使用 python 提取 XML 数据答案

【问题标题】：Extract XML-data with python使用 python 提取 XML 数据
【发布时间】：2021-05-29 14:05:20
【问题描述】：

我在 XML 格式的 <list> 中有大量不同作者及其所选作品的列表（命名为 bibliography.xml）。这是一个例子：

<list type="index">
                <item><persName>Poe, Edgar Allan</persName>, <note>1809—1849</note>, <bibl>The Black
                        Cat 1843 (<abbr>Cat.</abbr>).</bibl> — <bibl>The Gold-Bug 1843
                            (<abbr>Bug.</abbr>).</bibl> — <bibl>The Raven 1845
                        (<abbr>Rav.</abbr>).</bibl></item>

                <item><persName>Melville, Herman</persName>, <bibl>Benito Cereno 1855
                            (<abbr>Ben.</abbr>)</bibl> — <bibl>Moby-Dick 1851
                        (<abbr>MobD.</abbr>)</bibl> — <bibl>Typee: A Peep at Polynesian Life 1846
                            (<abbr>PolyL.</abbr>)</bibl></item>
                
                <item><persName>Barth, John</persName>, <note>(*1930)</note>, <bibl>The Sot-Weed
                        Factor 1960 (<abbr>Fac.</abbr>)</bibl> — <bibl>Giles Goat-Boy 1960
                            (<abbr>Gil.</abbr>)</bibl></item>
            </list>

import xml.etree.ElementTree as ET

tree = ET.parse('bibliography.xml')
root = tree.getroot()

for work in root:
    if(work.tag=='item'):
        print work.get('persName')
            if (attr.tag=='abbr')
                print (attr.text)

显然它不起作用，但由于我对 python 完全陌生，所以我无法全神贯注于我做错了什么。

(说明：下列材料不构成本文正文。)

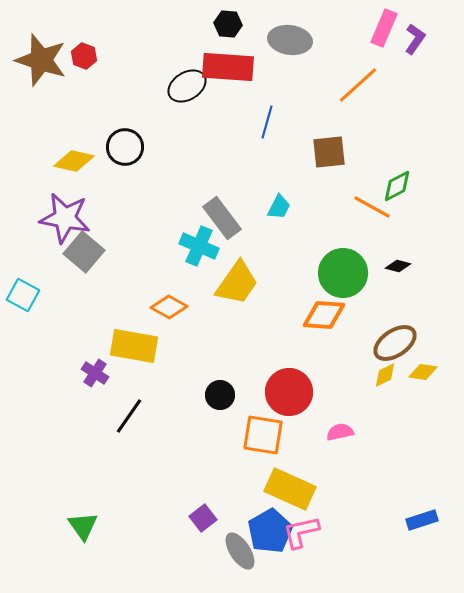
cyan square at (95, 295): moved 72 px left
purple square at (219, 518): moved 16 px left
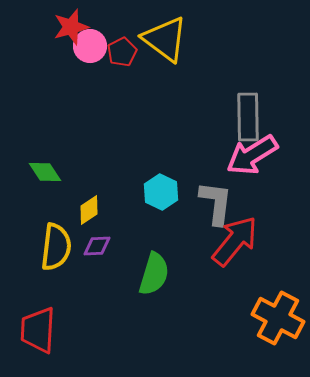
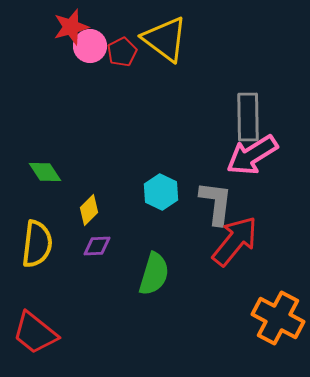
yellow diamond: rotated 12 degrees counterclockwise
yellow semicircle: moved 19 px left, 3 px up
red trapezoid: moved 3 px left, 3 px down; rotated 54 degrees counterclockwise
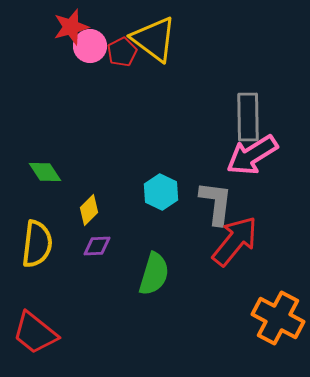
yellow triangle: moved 11 px left
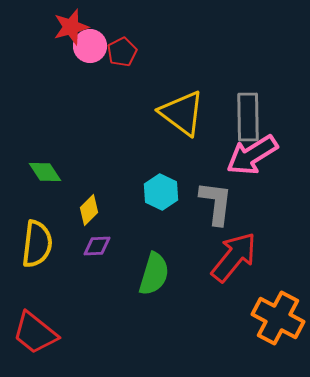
yellow triangle: moved 28 px right, 74 px down
red arrow: moved 1 px left, 16 px down
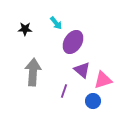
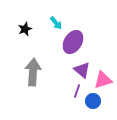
black star: rotated 24 degrees counterclockwise
purple line: moved 13 px right
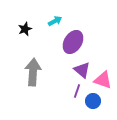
cyan arrow: moved 1 px left, 2 px up; rotated 80 degrees counterclockwise
pink triangle: rotated 36 degrees clockwise
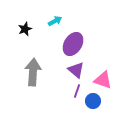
purple ellipse: moved 2 px down
purple triangle: moved 6 px left
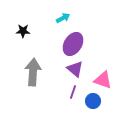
cyan arrow: moved 8 px right, 3 px up
black star: moved 2 px left, 2 px down; rotated 24 degrees clockwise
purple triangle: moved 1 px left, 1 px up
purple line: moved 4 px left, 1 px down
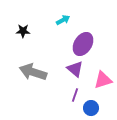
cyan arrow: moved 2 px down
purple ellipse: moved 10 px right
gray arrow: rotated 76 degrees counterclockwise
pink triangle: rotated 36 degrees counterclockwise
purple line: moved 2 px right, 3 px down
blue circle: moved 2 px left, 7 px down
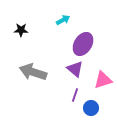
black star: moved 2 px left, 1 px up
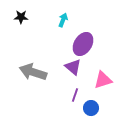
cyan arrow: rotated 40 degrees counterclockwise
black star: moved 13 px up
purple triangle: moved 2 px left, 2 px up
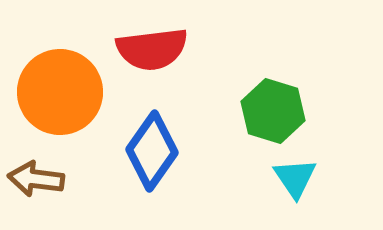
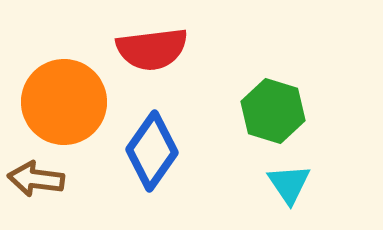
orange circle: moved 4 px right, 10 px down
cyan triangle: moved 6 px left, 6 px down
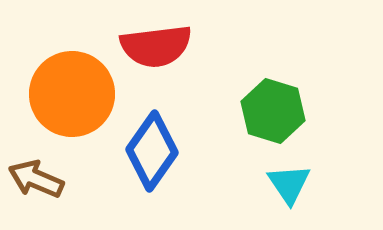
red semicircle: moved 4 px right, 3 px up
orange circle: moved 8 px right, 8 px up
brown arrow: rotated 16 degrees clockwise
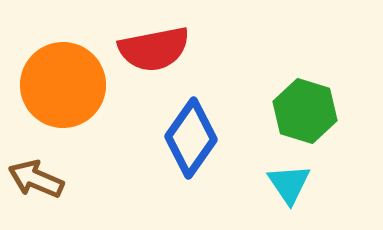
red semicircle: moved 2 px left, 3 px down; rotated 4 degrees counterclockwise
orange circle: moved 9 px left, 9 px up
green hexagon: moved 32 px right
blue diamond: moved 39 px right, 13 px up
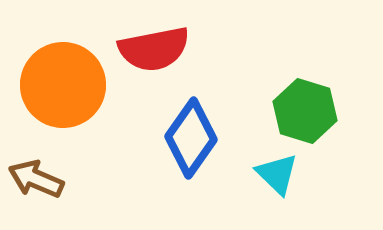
cyan triangle: moved 12 px left, 10 px up; rotated 12 degrees counterclockwise
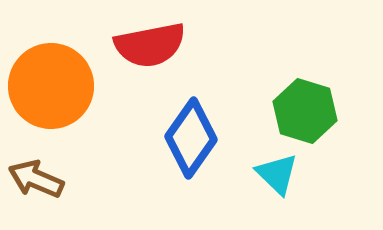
red semicircle: moved 4 px left, 4 px up
orange circle: moved 12 px left, 1 px down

如果有人可以在这里帮助我，将不胜感激。

【问题讨论】：

好吧，这很奇怪，因为 Oxygen 和其他一些验证器可以使用 XML。请记住，我只是发布了<list> 的 sn-p，而不是整个 TEI-Header、正文等。

标签： python xml extract

【解决方案1】：

即使我尝试了与您相同的方法，也遇到了同样的问题。我别无选择，只能将整个 xml 转换为 pretty-xml，并将其视为单个字符串。然后将每一行迭代到一个特定的标签。

import xml.dom.minidom

dom = xml.dom.minidom.parse("bibliography.xml")
pretty_xml = dom.toprettyxml()
pretty_xml = pretty_xml.split("\n")
start, end = [], [] # store the beginning and the end of "item" tag

for idx in range(len(pretty_xml)):
        if "item" in pretty_xml[idx]:
            if "/" not in pretty_xml[idx]:
                start.append(idx)
            else:
                end.append(idx)

现在您知道在 start[0] 和 end[0] 之间您有第一个数据点可用。同样明智地使用“if”条件依次迭代两个列表的所有元素，结构有点像这样（我不是在编写整个代码）：

for idx in range(len(start)):
    for line in pretty_xml[start[idx] + 1 : end[idx]]:
        line.split("persName")[1].replace("<","").replace(">","").replace("/","")
         ...
         ...

（如果您找到更好的结构化方法，请告诉我。）

【讨论】：

非常感谢您的回答。我试过了，但我得到了回复：>IndexError: list index out of range 在stackoverflow (stackoverflow.com/questions/37619848/…) 上也有一些解决我的问题的方法，但它仍然无法正常工作。
您在代码 sn-p（我共享的）的第一部分或第二部分是否出错？您是否能够填充“开始”和“结束”列表？
第一部分说 "dom = xml.dom.minidom.parse("bibliography.xml")" 第二部分说上面已经提到的

【解决方案2】：

考虑使用XPath 来获取数据。只需致电tree.xpath("//item") 即可退回所有商品。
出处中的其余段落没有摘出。